Principal conselheiro de Tarcísio hoje, Kassab avalia ser um erro fatal o governador cair nos braços do bolsonarismo. Acredita que Tarcísio viraria refém do ex-presidente, com o risco frequente de ter que administrar crises criadas por Bolsonaro, filhos e aliados implicados em investigações.
Kassab também não vê necessidade em antecipar as discussões sobre 2026. O caminho natural para Tarcísio seria justamente buscar a reeleição e não alçar uma candidatura à presidência.
Esse, inclusive, seria um dos motivos para a não ida dele para o PP. Em agosto do ano passado, como noticiou o Bastidor, a mudança de partido estava muito bem encaminhada. Duas situações pesaram contra: o imbróglio da federação entre PP e União Brasil e uma discussão sobre candidatura à presidência. O senador Ciro Nogueira, que comanda o PP, quer ser vice de Tarcísio.
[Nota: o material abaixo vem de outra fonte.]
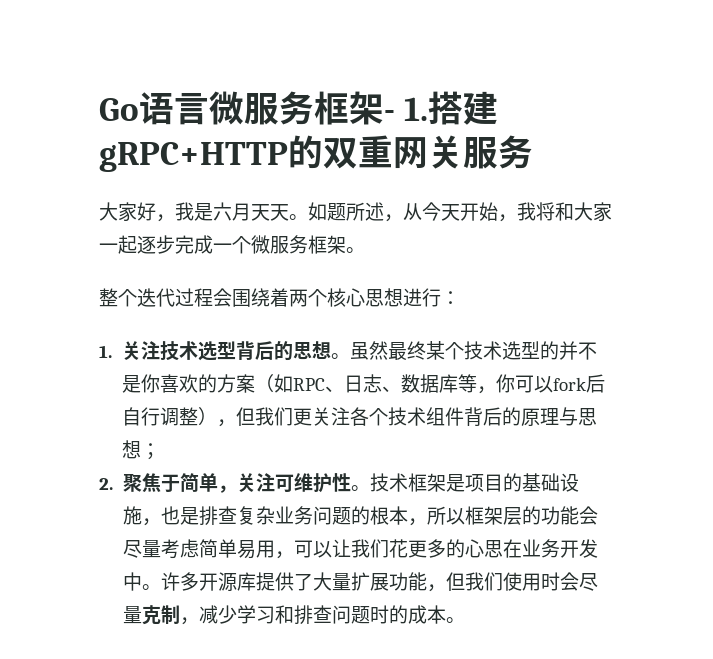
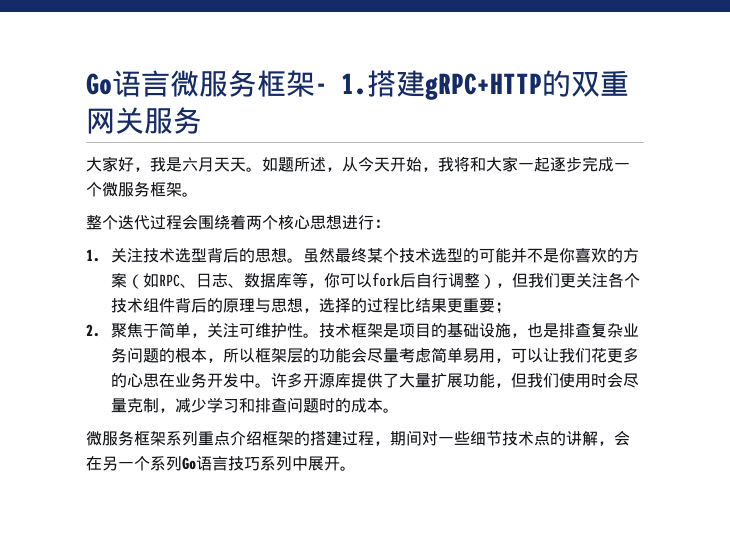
(559, 350) none -> [478,248,511,263] 可能
(141, 449) none -> [302,298,495,313] ，选择的过程比结果更重要
(465, 620) none -> [86,430,630,446] [86,456,356,471] // 微服务框架系列重点介绍框架的搭建过程，期间对一些细节技术点的讲解，会在另一个系列Go语言技巧系列中展开。

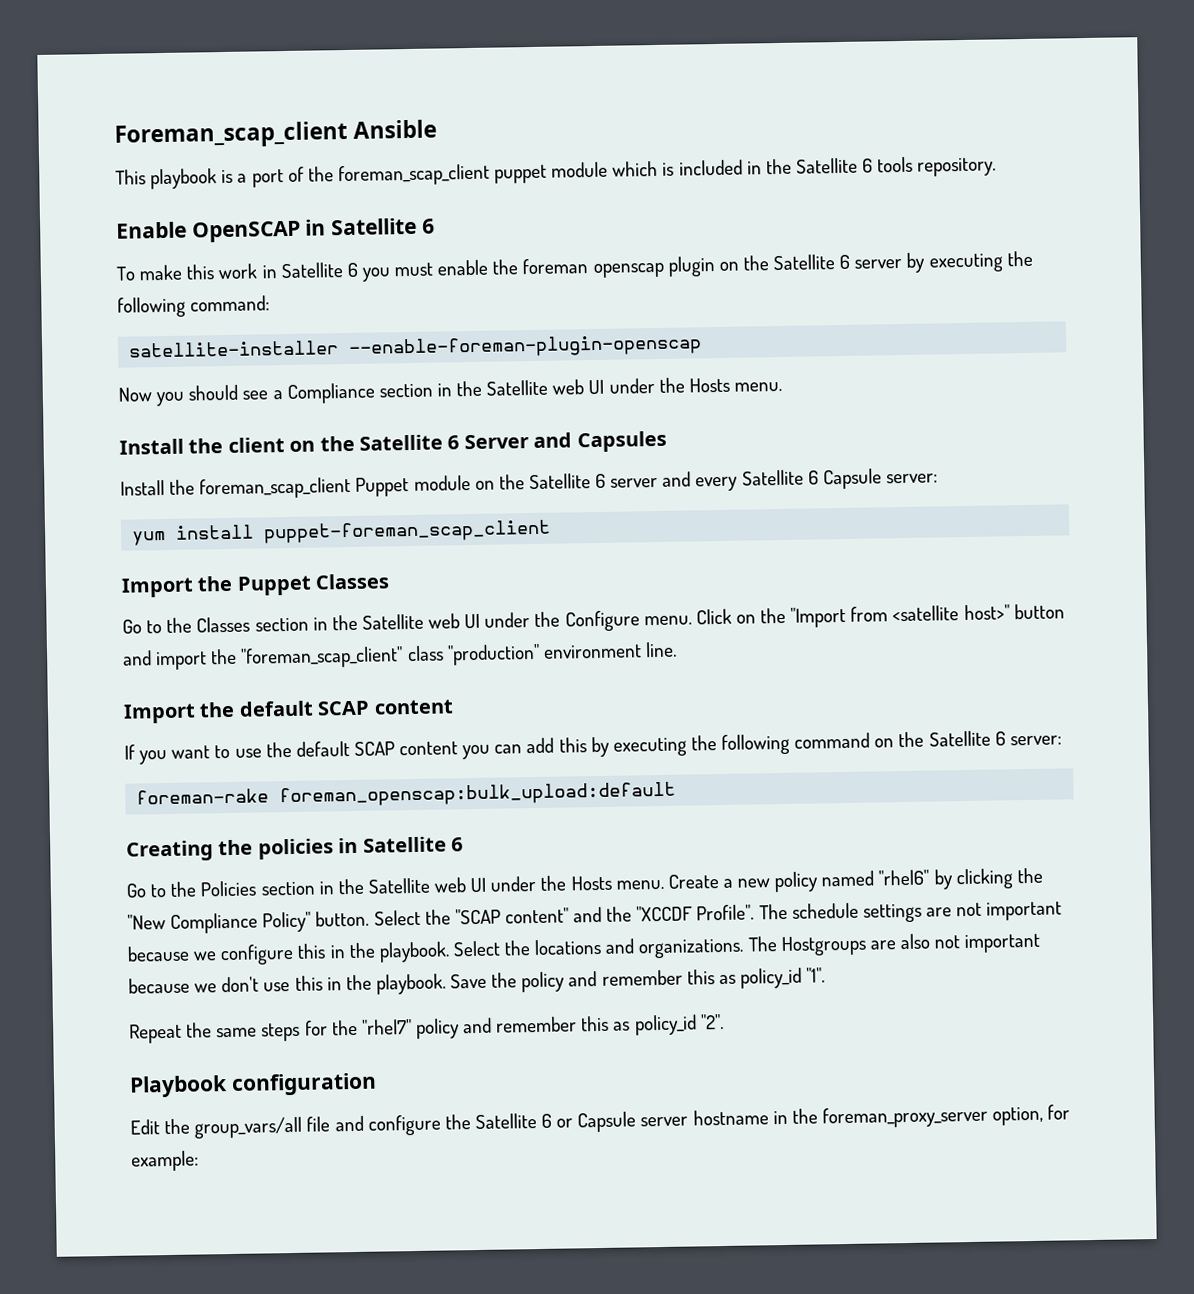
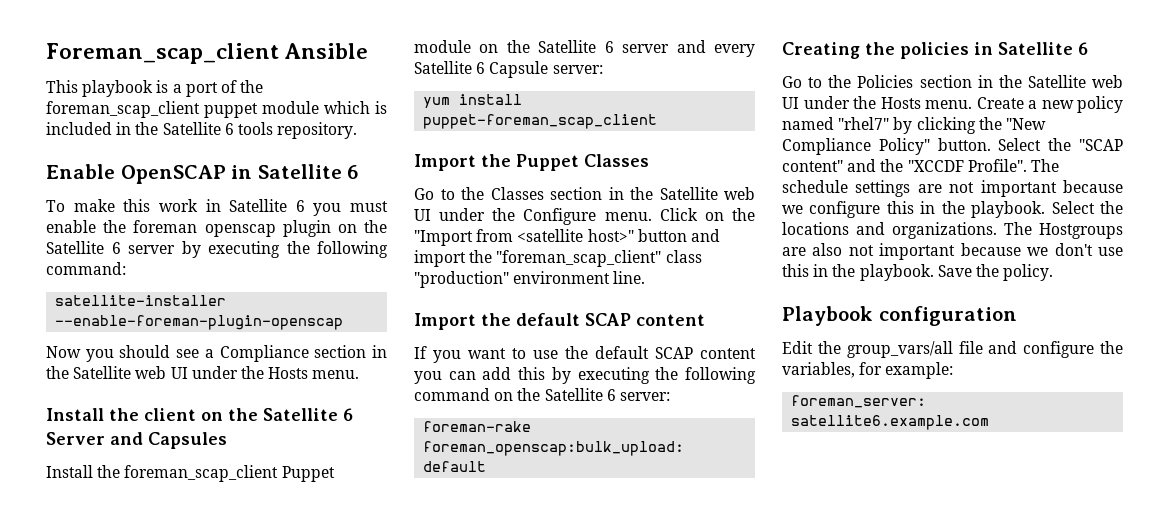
[878,869,930,886] "rhel6" -> [838,117,890,130] "rhel7"
[521,967,826,993] [129,1014,724,1044] policy and remember this as policy_id "1". // Repeat the same steps for the "rhel7" policy and remember this as policy_id "2". -> [1003,264,1054,281] policy.
[474,1105,1044,1133] Satellite 6 or Capsule server hostname in the foreman_proxy_server option, -> [782,362,855,378] variables,
(199, 1161) none -> [791,395,927,408] [791,415,990,430] // foreman_server: satellite6.example.com

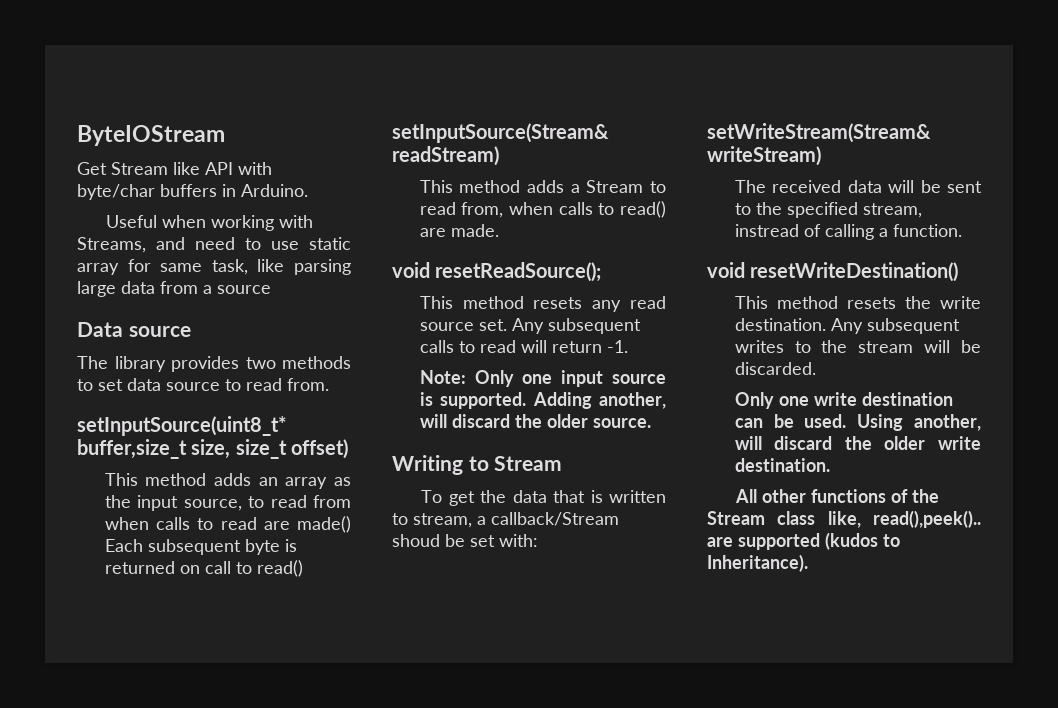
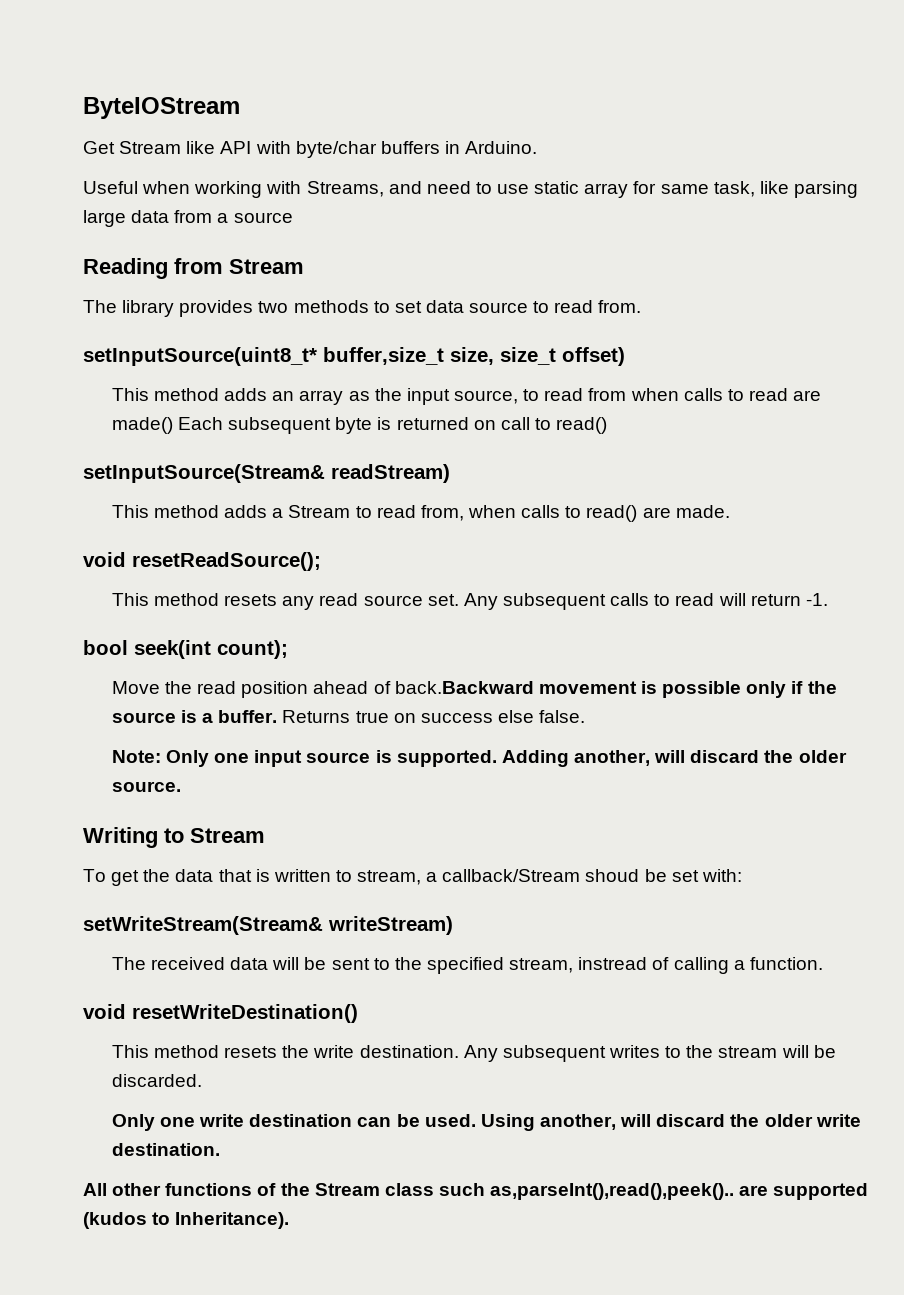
[77,322,191,337] Data source -> [83,258,304,279] Reading from Stream
(628, 346) none -> [83,640,288,659] [111,681,837,698] [111,710,586,723] // bool seek(int count); // Move the read position ahead of back.Backward movement is possible only if the source is a buffer. Returns true on success else false.
[827,510,981,528] like, read(),peek().. -> [438,1183,735,1200] such as,parseInt(),read(),peek()..

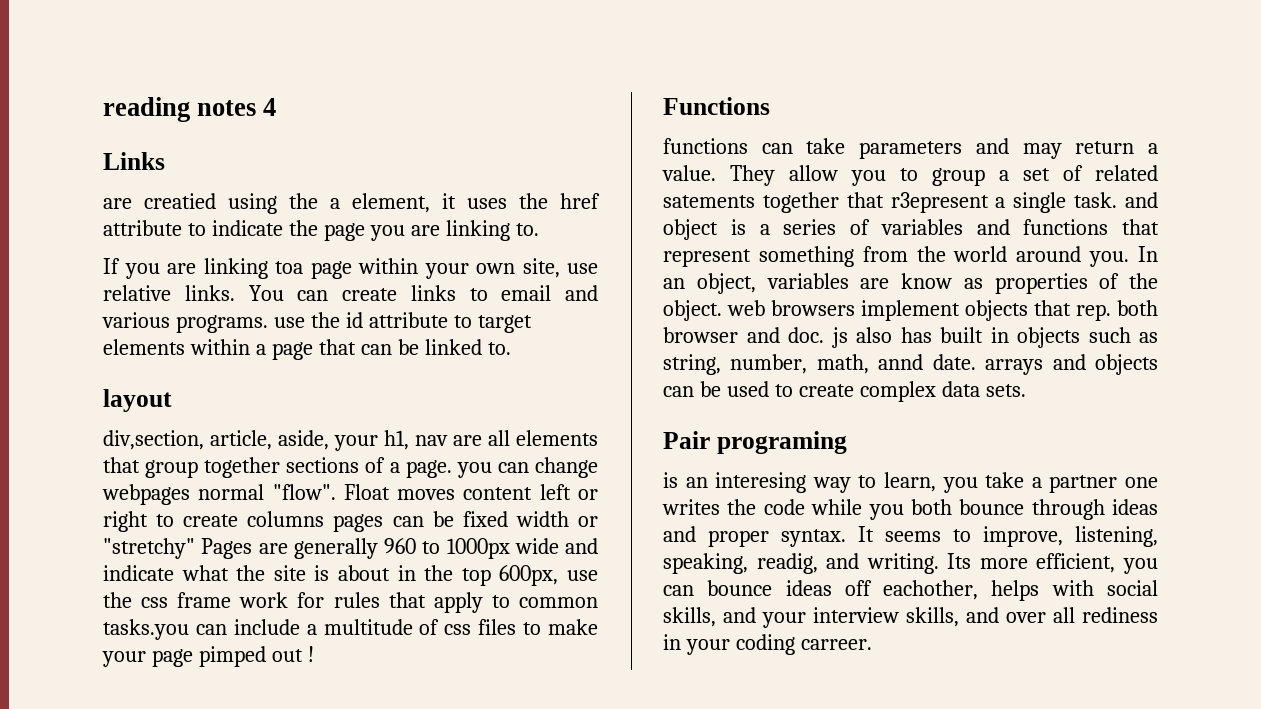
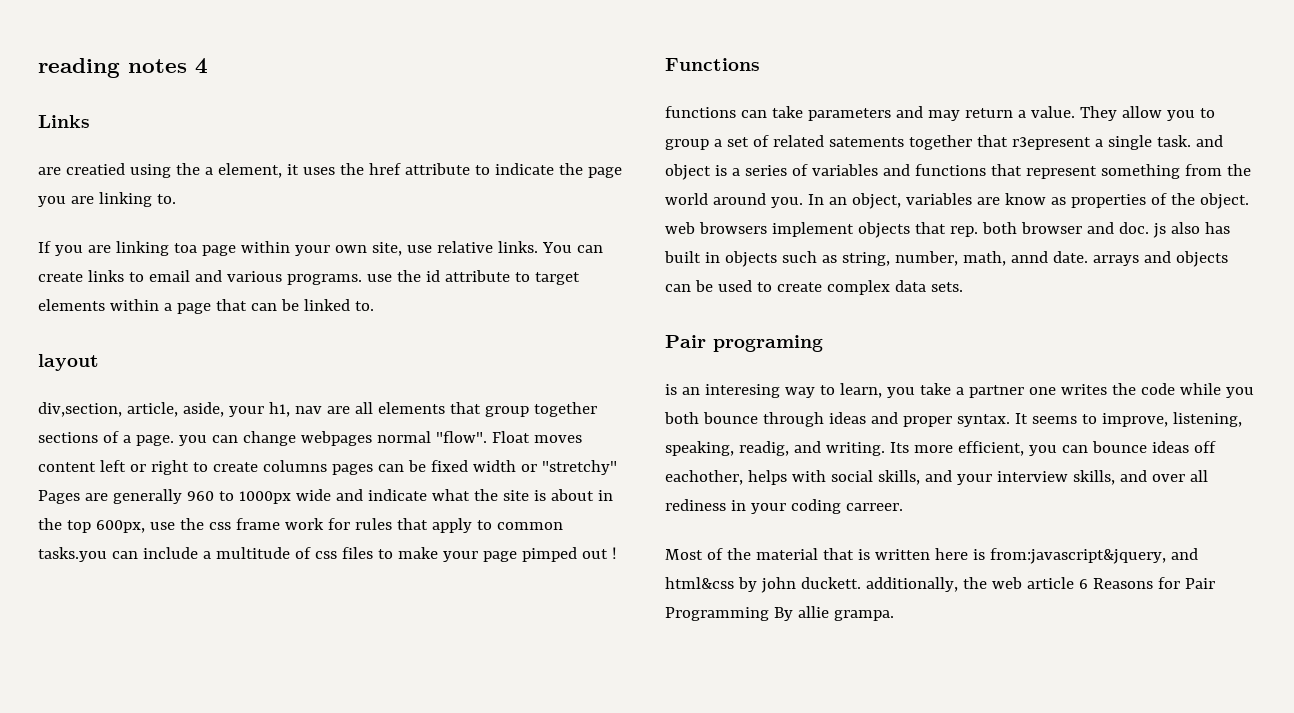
(872, 644) none -> [665,548,1198,564] [665,577,1215,593] [665,606,894,621] // Most of the material that is written here is from:javascript&jquery, and html&css by john duckett. additionally, the web article 6 Reasons for Pair Programming By allie grampa.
Nos eventos em que participa com o presidente Lula, como o que ocorreu na sexta-feira (2) e despertou a ira dos bolsonaristas, Tarcísio tem atendido aos pedidos de Kassab. Usa o discurso da boa convivência e da necessidade de pacificação, uma postura impraticável caso fique sob a guarda de Bolsonaro.
A boa relação com Lula é também o desejo do presidente do Republicanos, Marcos Pereira, que quer o apoio do governo federal para comandar a Câmara dos Deputados. Embora publicamente, o parlamentar diga que o Republicanos é independente, o partido conseguiu o ministério de Portos e Aeroportos na gestão petista. Já Kassab tem três pastas para chamar de suas – Agricultura, Minas e Energia e Pesca.